Sunday, September 04, 2005

Walking on Sunshine

Katrina has delivered a body blow to the State of Louisiana, but how much of an impact it will have on the national economy can not be known, yet. But our best indicator is the long bond yield which accelerated its recent swoon on the dismal news coming from the Big Easy. Perched just above the 4% level, the 10 year note has, in effect, tightened monetary policy, by reducing the spread between short and long rates by 40 basis points, half of which occurred in the last week. While this drop may be temporary, as the spike in gasoline prices likely will be, the flattening of the yield curve will prove to be a disincentive to further expansion. For example, the housebuilding stocks perked up in the last few days, in part due to the potential rebuilding demand, but I have to wonder how many mortgages will be written at current rates, when the spread which banks can earn from borrowing short and lending long has shrunk from 90 to 50 basis points in the last few weeks. At the very least, this would suggest that the volume of lending required to maintain profitability has just doubled, to say nothing of actually producing earnings growth. While I am sorry that I have sold my bonds, if this condition persists it will not be good for the financial stocks. The Fed's action or inaction in the coming weeks may turn out to be increasingly irrelevant if the bond bulls continue to control the market. Yield curve inversion would be fatal to our highly-leveraged economy. Indeed, with the stratospheric level of indebtedness, even current spreads may spell the death knell of the global finance economy.
So, while I anticipate a short-term rally for the housebuilders (very short term), ultimately they are shorts at these level and should provide healthy profits for speculators willing to short them over the next two years.

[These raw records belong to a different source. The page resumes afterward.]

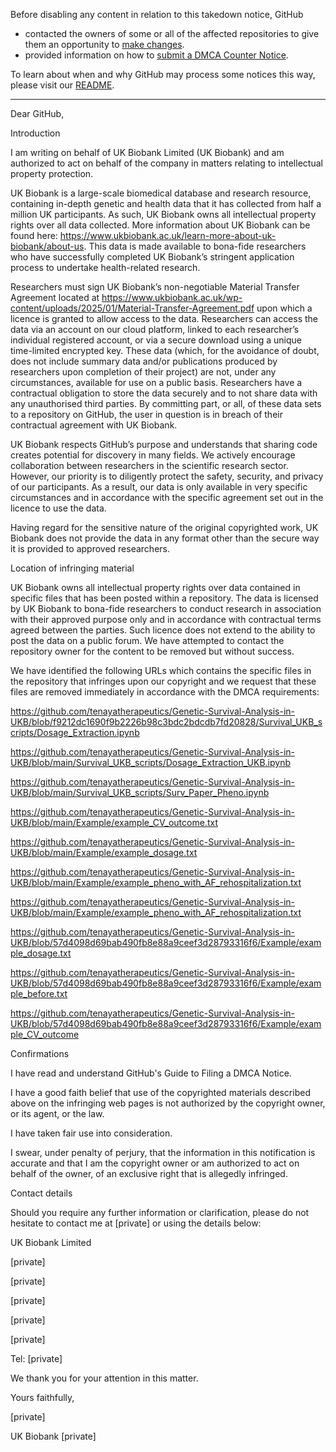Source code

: Before disabling any content in relation to this takedown notice, GitHub
- contacted the owners of some or all of the affected repositories to give them an opportunity to [make changes](https://docs.github.com/en/github/site-policy/dmca-takedown-policy#a-how-does-this-actually-work).
- provided information on how to [submit a DMCA Counter Notice](https://docs.github.com/en/articles/guide-to-submitting-a-dmca-counter-notice).

To learn about when and why GitHub may process some notices this way, please visit our [README](https://github.com/github/dmca/blob/master/README.md#anatomy-of-a-takedown-notice).

---

Dear GitHub,

 

Introduction

 

I am writing on behalf of UK Biobank Limited (UK Biobank) and am authorized to act on behalf of the company in matters relating to intellectual property protection.  

 

UK Biobank is a large-scale biomedical database and research resource, containing in-depth genetic and health data that it has collected from half a million UK participants. As such, UK Biobank owns all intellectual property rights over all data collected. More information about UK Biobank can be found here: https://www.ukbiobank.ac.uk/learn-more-about-uk-biobank/about-us. This data is made available to bona-fide researchers who have successfully completed UK Biobank’s stringent application process to undertake health-related research.

 

Researchers must sign UK Biobank’s non-negotiable Material Transfer Agreement located at https://www.ukbiobank.ac.uk/wp-content/uploads/2025/01/Material-Transfer-Agreement.pdf upon which a licence is granted to allow access to the data. Researchers can access the data via an account on our cloud platform, linked to each researcher’s individual registered account, or via a secure download using a unique time-limited encrypted key. These data (which, for the avoidance of doubt, does not include summary data and/or publications produced by researchers upon completion of their project) are not, under any circumstances, available for use on a public basis. Researchers have a contractual obligation to store the data securely and to not share data with any unauthorised third parties. By committing part, or all, of these data sets to a repository on GitHub, the user in question is in breach of their contractual agreement with UK Biobank.

 

UK Biobank respects GitHub’s purpose and understands that sharing code creates potential for discovery in many fields. We actively encourage collaboration between researchers in the scientific research sector. However, our priority is to diligently protect the safety, security, and privacy of our participants. As a result, our data is only available in very specific circumstances and in accordance with the specific agreement set out in the licence to use the data.

 

Having regard for the sensitive nature of the original copyrighted work, UK Biobank does not provide the data in any format other than the secure way it is provided to approved researchers.

 

Location of infringing material

 

UK Biobank owns all intellectual property rights over data contained in specific files that has been posted within a repository. The data is licensed by UK Biobank to bona-fide researchers to conduct research in association with their approved purpose only and in accordance with contractual terms agreed between the parties. Such licence does not extend to the ability to post the data on a public forum. We have attempted to contact the repository owner for the content to be removed but without success.

 

We have identified the following URLs which contains the specific files in the repository that infringes upon our copyright and we request that these files are removed immediately in accordance with the DMCA requirements:

 

https://github.com/tenayatherapeutics/Genetic-Survival-Analysis-in-UKB/blob/f9212dc1690f9b2226b98c3bdc2bdcdb7fd20828/Survival_UKB_scripts/Dosage_Extraction.ipynb

https://github.com/tenayatherapeutics/Genetic-Survival-Analysis-in-UKB/blob/main/Survival_UKB_scripts/Dosage_Extraction_UKB.ipynb

https://github.com/tenayatherapeutics/Genetic-Survival-Analysis-in-UKB/blob/main/Survival_UKB_scripts/Surv_Paper_Pheno.ipynb

https://github.com/tenayatherapeutics/Genetic-Survival-Analysis-in-UKB/blob/main/Example/example_CV_outcome.txt

https://github.com/tenayatherapeutics/Genetic-Survival-Analysis-in-UKB/blob/main/Example/example_dosage.txt

https://github.com/tenayatherapeutics/Genetic-Survival-Analysis-in-UKB/blob/main/Example/example_pheno_with_AF_rehospitalization.txt

https://github.com/tenayatherapeutics/Genetic-Survival-Analysis-in-UKB/blob/main/Example/example_pheno_with_AF_rehospitalization.txt

https://github.com/tenayatherapeutics/Genetic-Survival-Analysis-in-UKB/blob/57d4098d69bab490fb8e88a9ceef3d28793316f6/Example/example_dosage.txt

https://github.com/tenayatherapeutics/Genetic-Survival-Analysis-in-UKB/blob/57d4098d69bab490fb8e88a9ceef3d28793316f6/Example/example_before.txt

https://github.com/tenayatherapeutics/Genetic-Survival-Analysis-in-UKB/blob/57d4098d69bab490fb8e88a9ceef3d28793316f6/Example/example_CV_outcome

 

Confirmations

 

I have read and understand GitHub's Guide to Filing a DMCA Notice.

 

I have a good faith belief that use of the copyrighted materials described above on the infringing web pages is not authorized by the copyright owner, or its agent, or the law.

 

I have taken fair use into consideration.

 

I swear, under penalty of perjury, that the information in this notification is accurate and that I am the copyright owner or am authorized to act on behalf of the owner, of an exclusive right that is allegedly infringed.

 

Contact details

 

Should you require any further information or clarification, please do not hesitate to contact me at [private] or using the details below:

 

UK Biobank Limited

[private]

[private]

[private]

[private]

[private]

 

Tel: [private]

 

We thank you for your attention in this matter.

 

Yours faithfully,

 

[private]

UK Biobank [private]
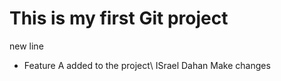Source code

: # This is my first Git project

new line
- Feature A added to the project\\
ISrael Dahan Make changes
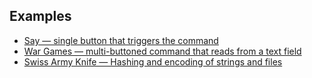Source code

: ## Examples

* [Say — single button that triggers the command](./Say.md)
* [War Games — multi-buttoned command that reads from a text field](./WarGames.md)
* [Swiss Army Knife — Hashing and encoding of strings and files](./Swiss-Army-Knife.md)
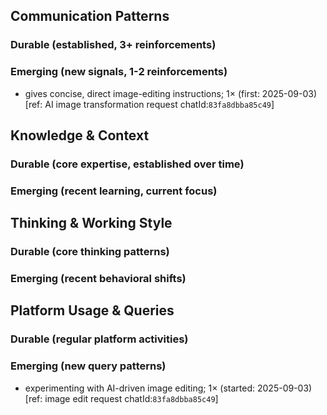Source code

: ## Communication Patterns
### Durable (established, 3+ reinforcements)

### Emerging (new signals, 1-2 reinforcements)
- gives concise, direct image-editing instructions; 1× (first: 2025-09-03) [ref: AI image transformation request chatId:`83fa8dbba85c49`]

## Knowledge & Context
### Durable (core expertise, established over time)

### Emerging (recent learning, current focus)

## Thinking & Working Style
### Durable (core thinking patterns)

### Emerging (recent behavioral shifts)

## Platform Usage & Queries
### Durable (regular platform activities)

### Emerging (new query patterns)
- experimenting with AI-driven image editing; 1× (started: 2025-09-03) [ref: image edit request chatId:`83fa8dbba85c49`]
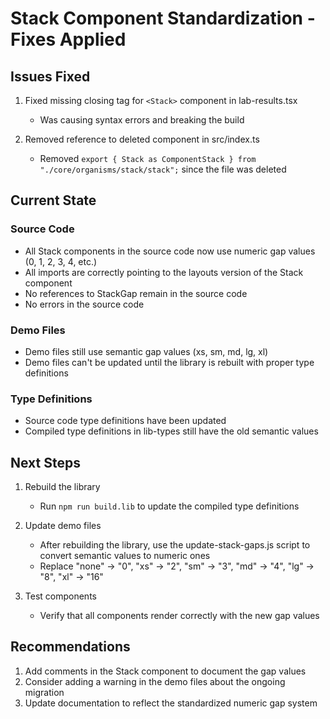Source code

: # Stack Component Standardization - Fixes Applied

## Issues Fixed

1. Fixed missing closing tag for `<Stack>` component in lab-results.tsx
   - Was causing syntax errors and breaking the build

2. Removed reference to deleted component in src/index.ts
   - Removed `export { Stack as ComponentStack } from "./core/organisms/stack/stack";` since the file was deleted

## Current State

### Source Code
- All Stack components in the source code now use numeric gap values (0, 1, 2, 3, 4, etc.)
- All imports are correctly pointing to the layouts version of the Stack component
- No references to StackGap remain in the source code
- No errors in the source code

### Demo Files
- Demo files still use semantic gap values (xs, sm, md, lg, xl)
- Demo files can't be updated until the library is rebuilt with proper type definitions

### Type Definitions
- Source code type definitions have been updated
- Compiled type definitions in lib-types still have the old semantic values

## Next Steps

1. Rebuild the library
   - Run `npm run build.lib` to update the compiled type definitions

2. Update demo files
   - After rebuilding the library, use the update-stack-gaps.js script to convert semantic values to numeric ones
   - Replace "none" → "0", "xs" → "2", "sm" → "3", "md" → "4", "lg" → "8", "xl" → "16"

3. Test components
   - Verify that all components render correctly with the new gap values

## Recommendations

1. Add comments in the Stack component to document the gap values
2. Consider adding a warning in the demo files about the ongoing migration
3. Update documentation to reflect the standardized numeric gap system
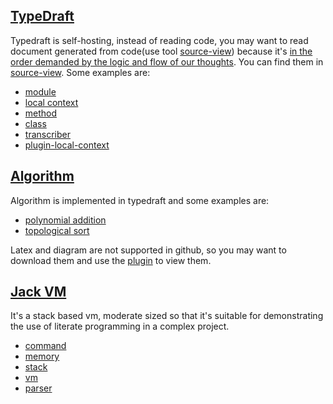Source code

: ## [TypeDraft](https://github.com/mistlog/typedraft/tree/master/source-view)

Typedraft is self-hosting, instead of reading code, you may want to read document generated from code(use tool [source-view](https://github.com/mistlog/source-view)) because it's [in the order demanded by the logic and flow of our thoughts](https://en.wikipedia.org/wiki/Literate_programming). You can find them in [source-view](https://github.com/mistlog/typedraft/tree/master/source-view). Some examples are:

* [module](https://github.com/mistlog/typedraft/blob/master/source-view/code-object/module.md)
* [local context](https://github.com/mistlog/typedraft/blob/master/source-view/code-object/local-context.md)
* [method](https://github.com/mistlog/typedraft/blob/master/source-view/code-object/method.md)
* [class](https://github.com/mistlog/typedraft/blob/master/source-view/code-object/export-class.md)
* [transcriber](https://github.com/mistlog/typedraft/blob/master/source-view/core/transcriber.md)
* [plugin-local-context](https://github.com/mistlog/typedraft/blob/master/source-view/plug-in/draft-plugin-local-context.md)

## [Algorithm](https://github.com/mistlog/algorithm/tree/master/source-view)

Algorithm is implemented in typedraft and some examples are:

* [polynomial addition](https://github.com/mistlog/algorithm/blob/master/source-view/linear-list/polynomial-addition.md)
* [topological sort](https://github.com/mistlog/algorithm/blob/master/source-view/linear-list/topological-sort.md)

Latex and diagram are not supported in github, so you may want to download them and use the [plugin](https://github.com/shd101wyy/markdown-preview-enhanced) to view them.

## [Jack VM](https://github.com/mistlog/jack-vm)

It's a stack based vm, moderate sized so that it's suitable for demonstrating the use of literate programming in a complex project.

* [command](https://github.com/mistlog/jack-vm/blob/master/source-view/core/command.md)
* [memory](https://github.com/mistlog/jack-vm/blob/master/source-view/core/memory.md)
* [stack](https://github.com/mistlog/jack-vm/blob/master/source-view/core/stack.md)
* [vm](https://github.com/mistlog/jack-vm/blob/master/source-view/core/vm.md)
* [parser](https://github.com/mistlog/jack-vm/blob/master/source-view/parser/parser.md)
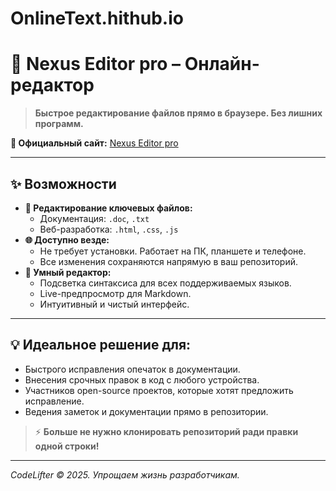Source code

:# OnlineText.hithub.io
# 🚀 Nexus Editor pro – Онлайн-редактор 

> **Быстрое редактирование файлов прямо в браузере. Без лишних программ.**

**🔗 Официальный сайт:** [Nexus Editor pro](https://yukiet8.github.io/OnlineText.hithub.io/)

---

## ✨ Возможности

*   **📝 Редактирование ключевых файлов:**
    *   Документация: `.doc`, `.txt`
    *   Веб-разработка: `.html`, `.css`, `.js`
*   **🌐 Доступно везде:**
    *   Не требует установки. Работает на ПК, планшете и телефоне.
    *   Все изменения сохраняются напрямую в ваш репозиторий.
*   **🎨 Умный редактор:**
    *   Подсветка синтаксиса для всех поддерживаемых языков.
    *   Live-предпросмотр для Markdown.
    *   Интуитивный и чистый интерфейс.
---

## 💡 Идеальное решение для:

*   Быстрого исправления опечаток в документации.
*   Внесения срочных правок в код с любого устройства.
*   Участников open-source проектов, которые хотят предложить исправление.
*   Ведения заметок и документации прямо в репозитории.

> ⚡ **Больше не нужно клонировать репозиторий ради правки одной строки!**

---

*CodeLifter © 2025. Упрощаем жизнь разработчикам.*
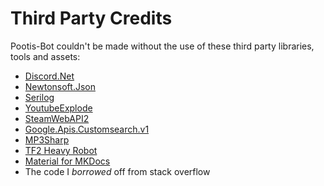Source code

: # Third Party Credits

Pootis-Bot couldn't be made without the use of these third party libraries, tools and assets:

- [Discord.Net](https://github.com/discord-net/Discord.Net)
- [Newtonsoft.Json](https://www.newtonsoft.com/json)
- [Serilog](https://serilog.net/)
- [YoutubeExplode](https://github.com/Tyrrrz/YoutubeExplode)
- [SteamWebAPI2](https://github.com/babelshift/SteamWebAPI2)
- [Google.Apis.Customsearch.v1](https://developers.google.com/api-client-library/dotnet/apis/customsearch/v1)
- [MP3Sharp](https://github.com/Nihlus/MP3Sharp)
- [TF2 Heavy Robot](https://wiki.teamfortress.com/wiki/Heavy_Robot)
- [Material for MKDocs](https://squidfunk.github.io/mkdocs-material/)
- The code I *borrowed* off from stack overflow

Meanwhile, our government, at all levels, fails its people once again. One might as well get used to this occurrence, because in a nutshell, the pols have promised more than they can possibly deliver. There is nothing new in this predicament, I am sure, since politicians of all ages have consistently overpromised, but the scale of the current indulgence nearly boggles the mind. Yet I am also convinced that the powers in control today are working late to see what else can possibly be piled upon our heap of unfunded obligations. I don't see the difference between telling the electorate not to worry about the overbuilt and undermaintained levee systems in this country and promising prescription drug benefits to seniors. Both are promises which will be quickly swept away when the "perfect storm" arrives. Fundamentally, they are both about deferring or outright abandonment of fundamental infrastructure maintenance for the sake of current consumption. And while we can rail about the ineptitude and corruption of our officials, elected and appointed alike, ultimately we must find the true culprit when we peer into the mirror. Let's cut taxes and increase spending, let's grant expensive new benefits to our seniors, further burdening an actuarially unsound system or let's launch an expensive foreign war with no end in sight, while maintaining sufficient National Guard troops to respond to domestic crises.

Never mind the winds that are blowing, because in the words of that one-hit-wonder Katrina and the Waves, "I'm walking on sunshine and don't it feel good!".